It’s Only October But NASA Already Says 2016 Will Be the Hottest Year On Record


Even though we still have more than two months to go before 2016 finally takes a bow, NASA has already predicted that 2016 will be the hottest year in the recorded history.


Image Source: GISS


Throughout 2016, one record after the other was broken as each month continued to be hotter than the previous one. The streak of heated months prompted Gavin Schmidt, the Director of the Goddard Institute for Space Studies (GISS), to state in May that the chances of 2016 being the hottest year ever were as high as 99 percent.


Image Source: GISS


A new record for global heat weather in the current year as the event of hot water stretching across the equatorial Pacific, also called El Niño, resulted in a sweltering winter season. Although July is typically the hottest month of the year, July 2016 was record-smashingly hot. This year, July was 0.84 degrees centigrade warmer than the baseline record of 1951 to 1980 recorded by NASA.


Image SourceL: NASA


However, the record was soon broken by the heat wave in August. The recent GISS data for the month of September revealed that this was the hottest September in more than 136 years.


Image Source: GISS


Schmidt commented on the continuing streak of the hottest months saying:

“With emissions continuing at the rate they’re going a little while longer, I see no way to argue that we aren’t handing off plenty of climate impacts to future generations. The bottom line, to me, is unassailable. With emissions continuing at the rate they’re going a little while longer, I see no way to argue that we aren’t handing off plenty of climate impacts to future generations.”
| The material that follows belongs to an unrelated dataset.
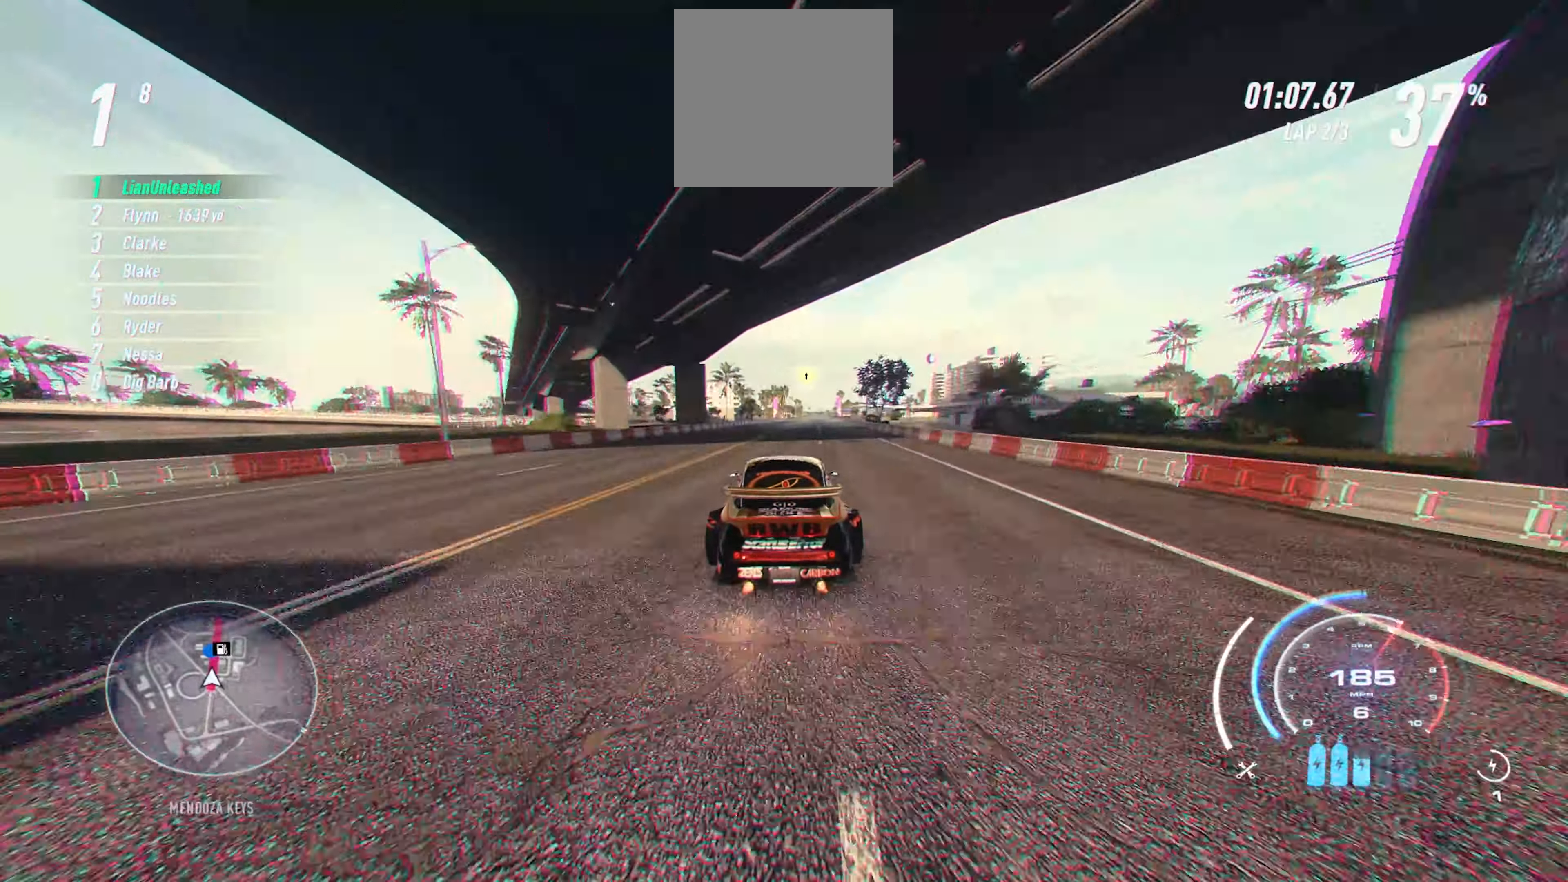
{"buttons": ["R2"], "left_stick": "up", "events": []}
Boston College climate scientist, Jeremy Shakun blamed El Niño for the unprecedently high temperatures and said that:

“I don’t think we’ll necessarily see 1.25 degrees next year. Nonetheless, he added, “the important thing is the long-term warming trend.”

The climate observatory in Mauna Loa has stated that the carbon dioxide levels in the atmosphere are now permanently beyond the 400 ppm threshold. The modern civilisation hit this threshold for the first time in 2013. Scientists believe that carbon attained the same level of concentration in the atmosphere more than three million years ago, during the era of the extinction of the dinosaurs, or even beyond.